─── Data for this task

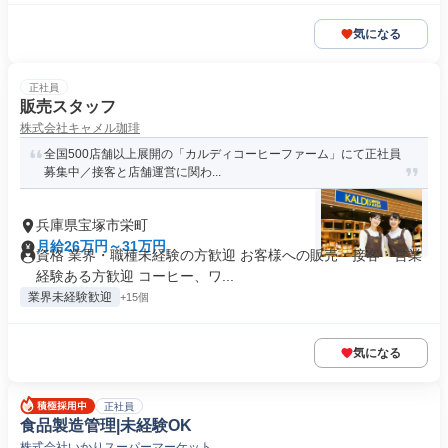
気になる
正社員
販売スタッフ
株式会社キャメル珈琲
全国500店舗以上展開の「カルディコーヒーファーム」にて正社員
募集中／接客と店舗運営に関わ...
兵庫県宝塚市栄町
月給26万円～31万円
資格 業界・職種未経験の方歓迎 お客様への販売・接客・営業
経験ある方歓迎 コーヒー、ワ...
業界未経験歓迎
+15個
気になる
正社員
食品製造管理|未経験OK
株式会社いかりスーパーマーケット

──────

**Your instructions**
Omitting all pictures, set the listing down exactly.

**Result below**
気になる
正社員
販売スタッフ
株式会社キャメル珈琲
全国500店舗以上展開の「カルディコーヒーファーム」にて正社員
募集中／接客と店舗運営に関わ...
兵庫県宝塚市栄町
月給26万円～31万円
資格 業界・職種未経験の方歓迎 お客様への販売・接客・営業
経験ある方歓迎 コーヒー、ワ...
業界未経験歓迎
+15個
気になる
正社員
食品製造管理|未経験OK
株式会社いかりスーパーマーケット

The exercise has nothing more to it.